Bloch sphere: Difference between revisions

Revision as of 12:53, 15 January 2014

Template:More footnotes The Hamilton–Jacobi–Bellman (HJB) equation is a partial differential equation which is central to optimal control theory. The solution of the HJB equation is the 'value function', which gives the optimal cost-to-go for a given dynamical system with an associated cost function.

When solved locally, the HJB is a necessary condition, but when solved over the whole of state space, the HJB equation is a necessary and sufficient condition for an optimum. The solution is open loop, but it also permits the solution of the closed loop problem. The HJB method can be generalized to stochastic systems as well.

Classical variational problems, for example the brachistochrone problem, can be solved using this method.

The equation is a result of the theory of dynamic programming which was pioneered in the 1950s by Richard Bellman and coworkers.^[1] The corresponding discrete-time equation is usually referred to as the Bellman equation. In continuous time, the result can be seen as an extension of earlier work in classical physics on the Hamilton-Jacobi equation by William Rowan Hamilton and Carl Gustav Jacob Jacobi.

Optimal control problems

Consider the following problem in deterministic optimal control over the time period $[0,T]$ :

V(x(0),0)=\min _{u}\left\{\int _{0}^{T}C[x(t),u(t)]\,dt+D[x(T)]\right\}

where C[ ] is the scalar cost rate function and D[ ] is a function that gives the economic value or utility at the final state, x(t) is the system state vector, x(0) is assumed given, and u(t) for 0 ≤ t ≤ T is the control vector that we are trying to find.

The system must also be subject to

{\dot {x}}(t)=F[x(t),u(t)]\,

where F[ ] gives the vector determining physical evolution of the state vector over time.

The partial differential equation

For this simple system, the Hamilton Jacobi Bellman partial differential equation is

{\dot {V}}(x,t)+\min _{u}\left\{\nabla V(x,t)\cdot F(x,u)+C(x,u)\right\}=0

subject to the terminal condition

V(x,T)=D(x),\,

where the $a\cdot b$ means the dot product of the vectors a and b and $\nabla$ is the gradient operator.

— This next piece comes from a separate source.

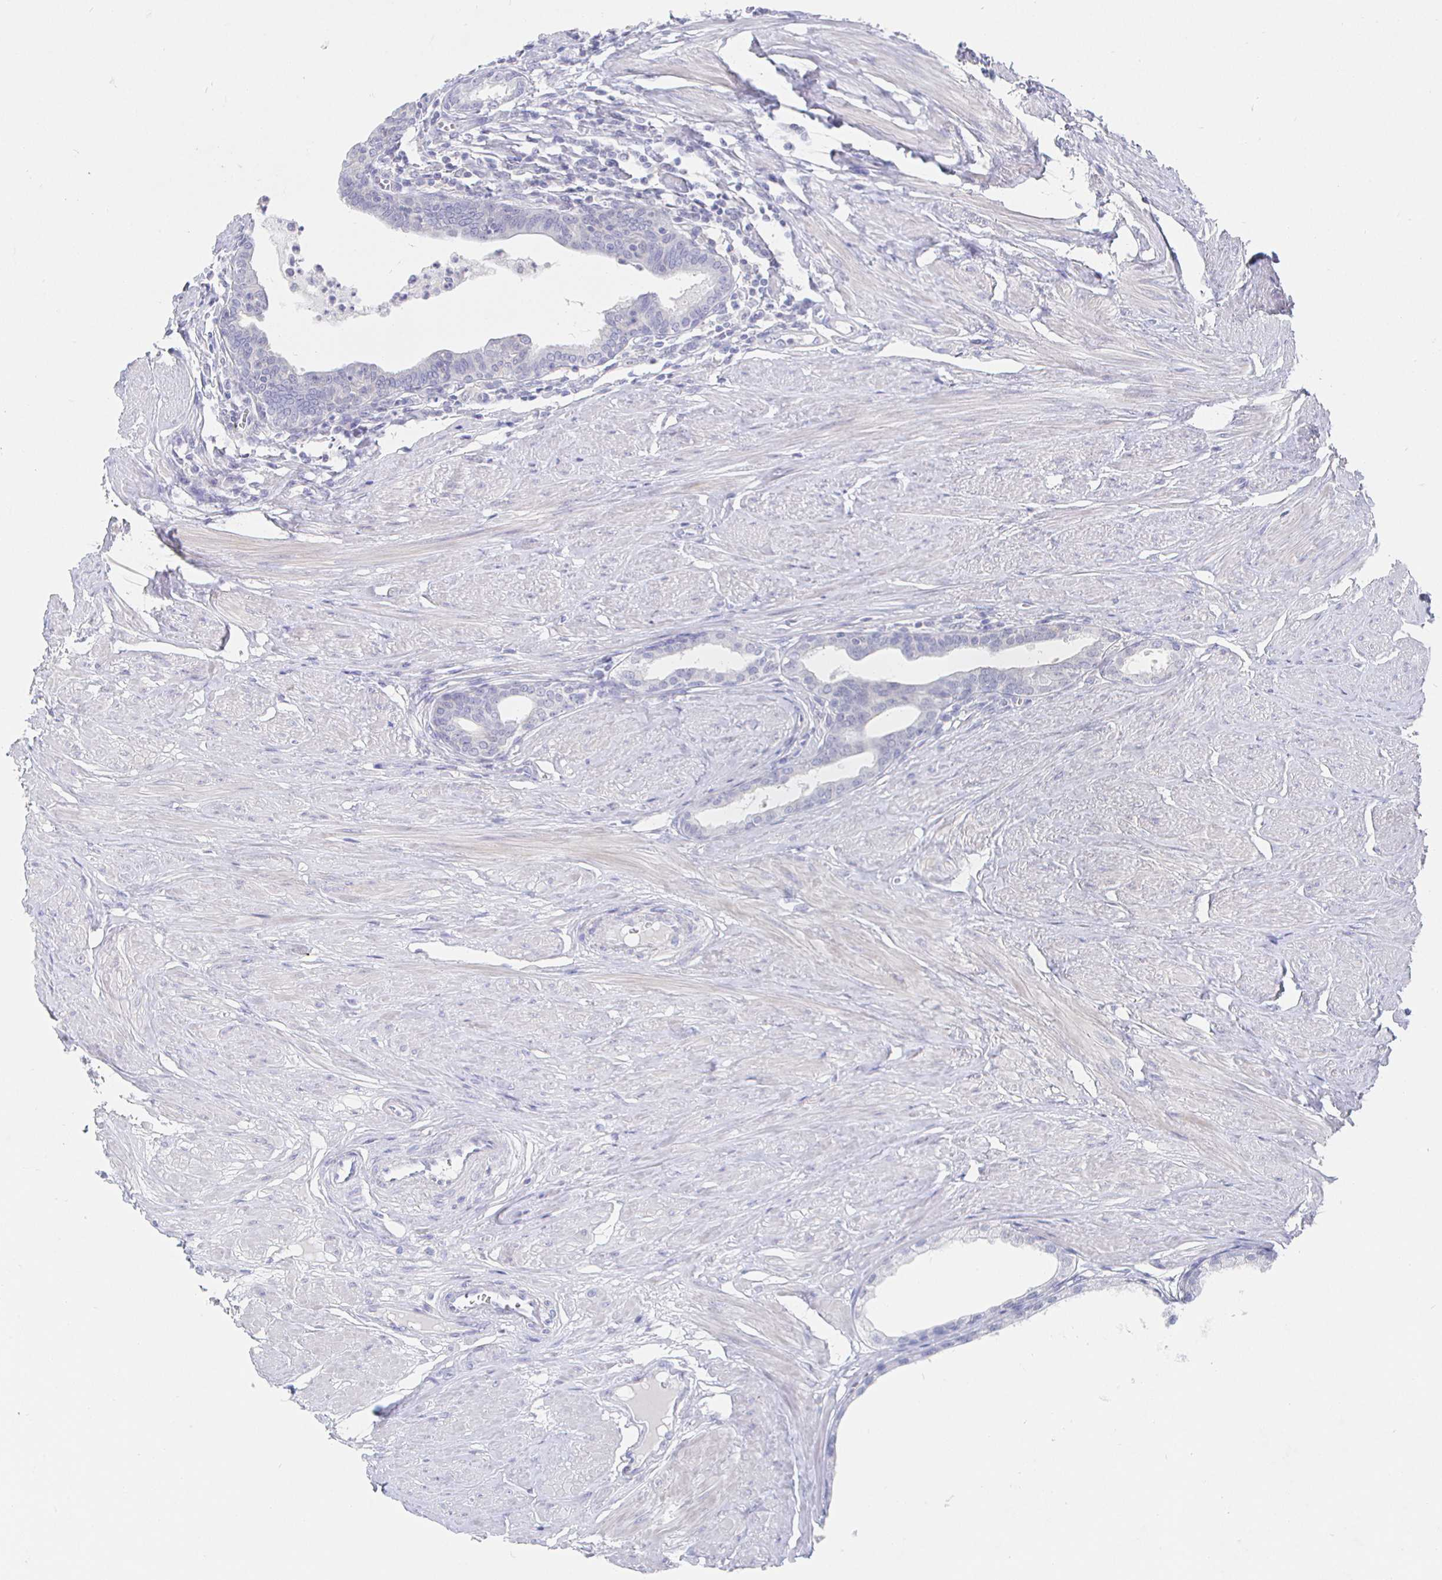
{"staining": {"intensity": "negative", "quantity": "none", "location": "none"}, "tissue": "prostate", "cell_type": "Glandular cells", "image_type": "normal", "snomed": [{"axis": "morphology", "description": "Normal tissue, NOS"}, {"axis": "topography", "description": "Prostate"}, {"axis": "topography", "description": "Peripheral nerve tissue"}], "caption": "DAB (3,3'-diaminobenzidine) immunohistochemical staining of unremarkable human prostate exhibits no significant staining in glandular cells.", "gene": "LRRC23", "patient": {"sex": "male", "age": 55}}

The unknown scalar $V(x,t)$ in the above PDE is the Bellman 'value function', which represents the cost incurred from starting in state $x$ at time $t$ and controlling the system optimally from then until time $T$ .

Deriving the equation

Intuitively HJB can be "derived" as follows. If $V(x(t),t)$ is the optimal cost-to-go function (also called the 'value function'), then by Richard Bellman's principle of optimality, going from time t to t + dt, we have

V(x(t),t)=\min _{u}\left\{C(x(t),u(t))\,dt+V(x(t+dt),t+dt)\right\}.

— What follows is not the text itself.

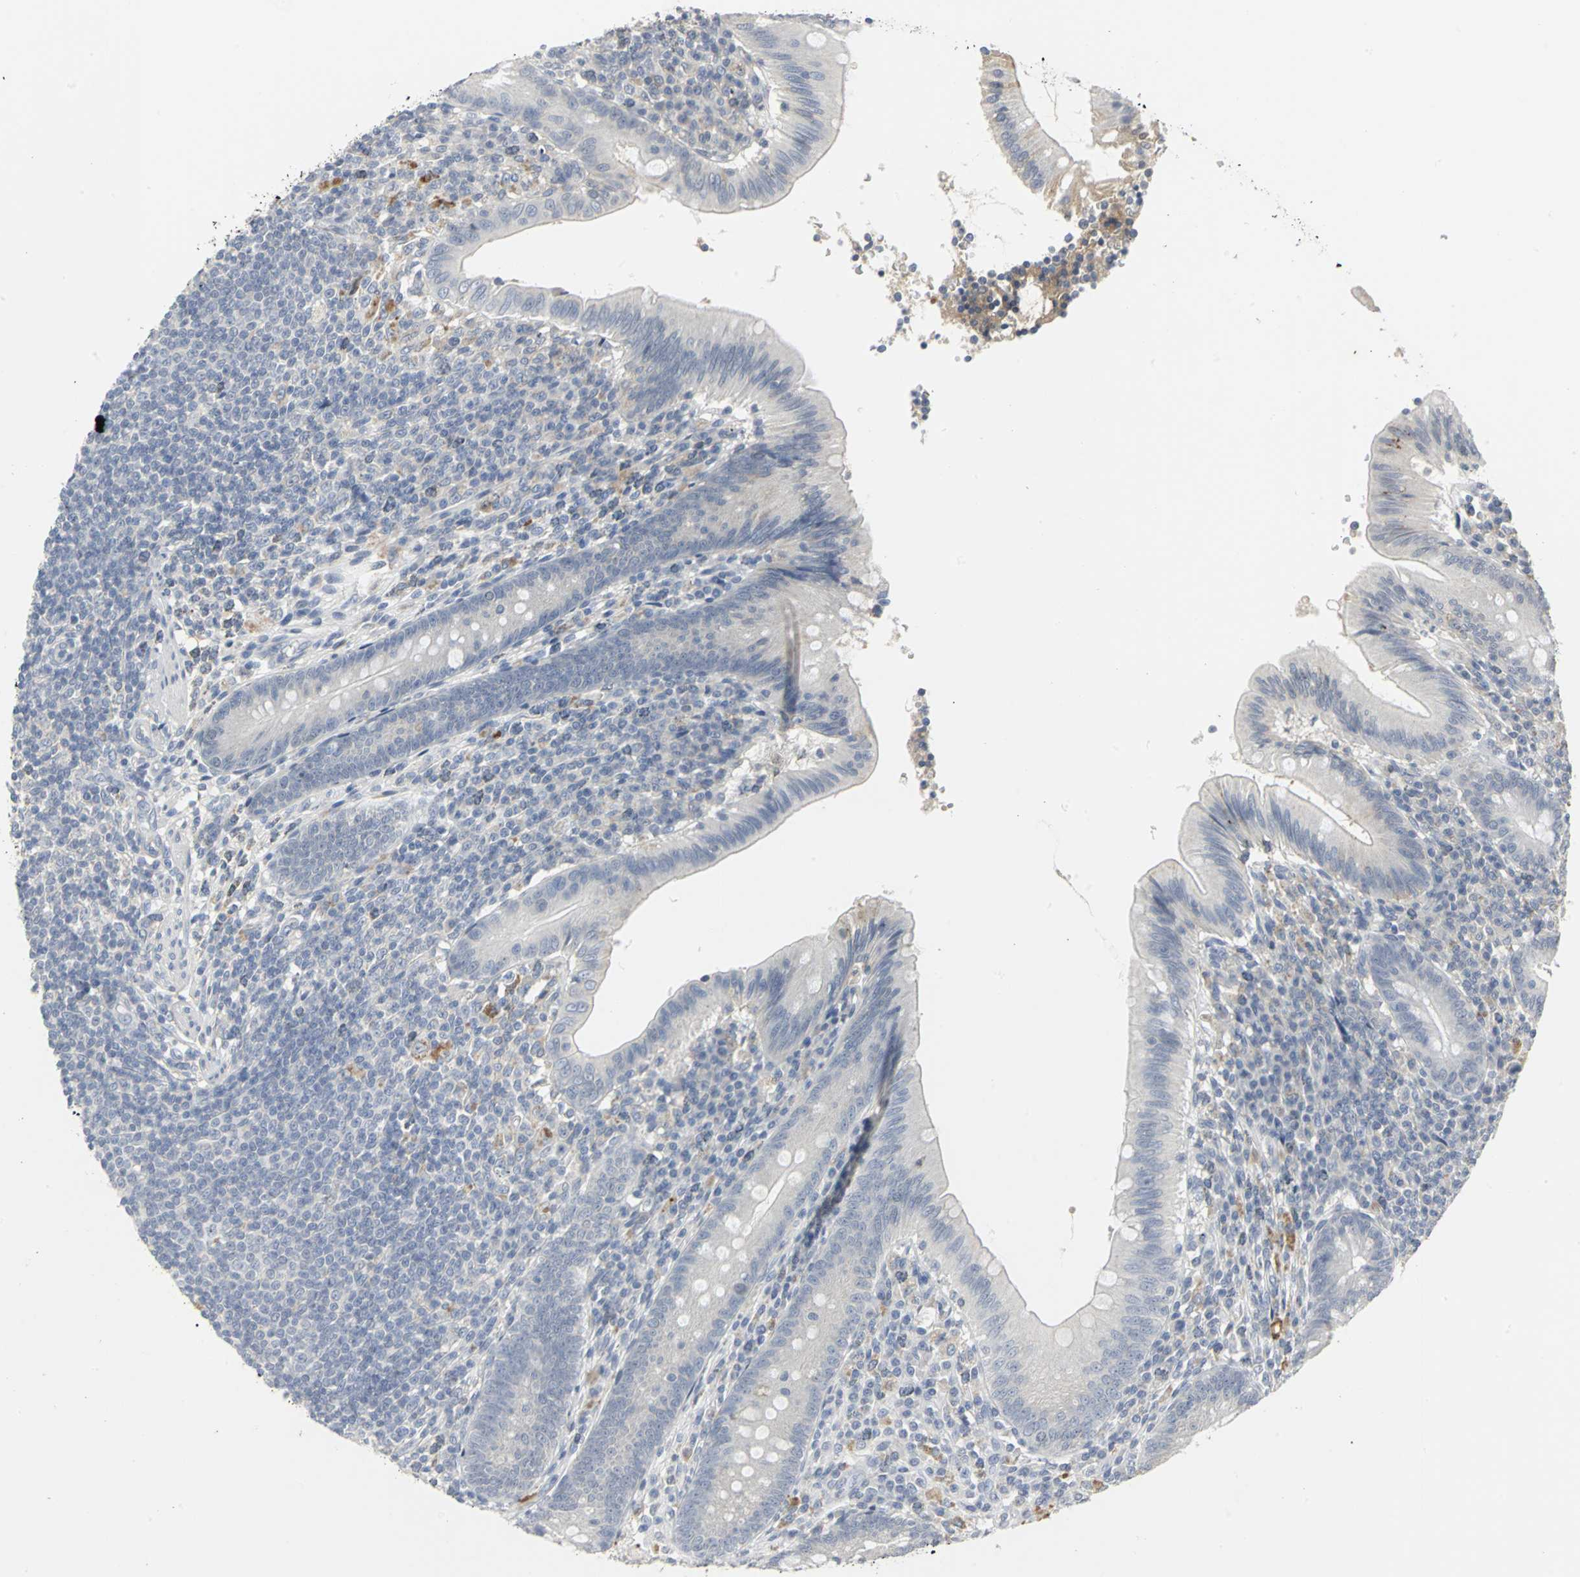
{"staining": {"intensity": "negative", "quantity": "none", "location": "none"}, "tissue": "appendix", "cell_type": "Glandular cells", "image_type": "normal", "snomed": [{"axis": "morphology", "description": "Normal tissue, NOS"}, {"axis": "morphology", "description": "Inflammation, NOS"}, {"axis": "topography", "description": "Appendix"}], "caption": "Immunohistochemistry of normal human appendix demonstrates no positivity in glandular cells.", "gene": "ZIC1", "patient": {"sex": "male", "age": 46}}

Note that the Taylor expansion of the last term is

V(x(t+dt),t+dt)=V(x(t),t)+{\dot {V}}(x(t),t)\,dt+\nabla V(x(t),t)\cdot {\dot {x}}(t)\,dt+o(dt),

where o(dt) denotes the terms in the Taylor expansion of higher order than one. Then if we cancel V(x(t), t) on both sides, divide by dt, and take the limit as dt approaches zero, we obtain the HJB equation defined above.

Solving the equation

The HJB equation is usually solved backwards in time, starting from $t=T$ and ending at $t=0$ .

When solved over the whole of state space, the HJB equation is a necessary and sufficient condition for an optimum.^[2] If we can solve for $V$ then we can find from it a control $u$ that achieves the minimum cost.

In general case, the HJB equation does not have a classical (smooth) solution. Several notions of generalized solutions have been developed to cover such situations, including viscosity solution (Pierre-Louis Lions and Michael Crandall), minimax solution (Andrei Izmailovich Subbotin), and others.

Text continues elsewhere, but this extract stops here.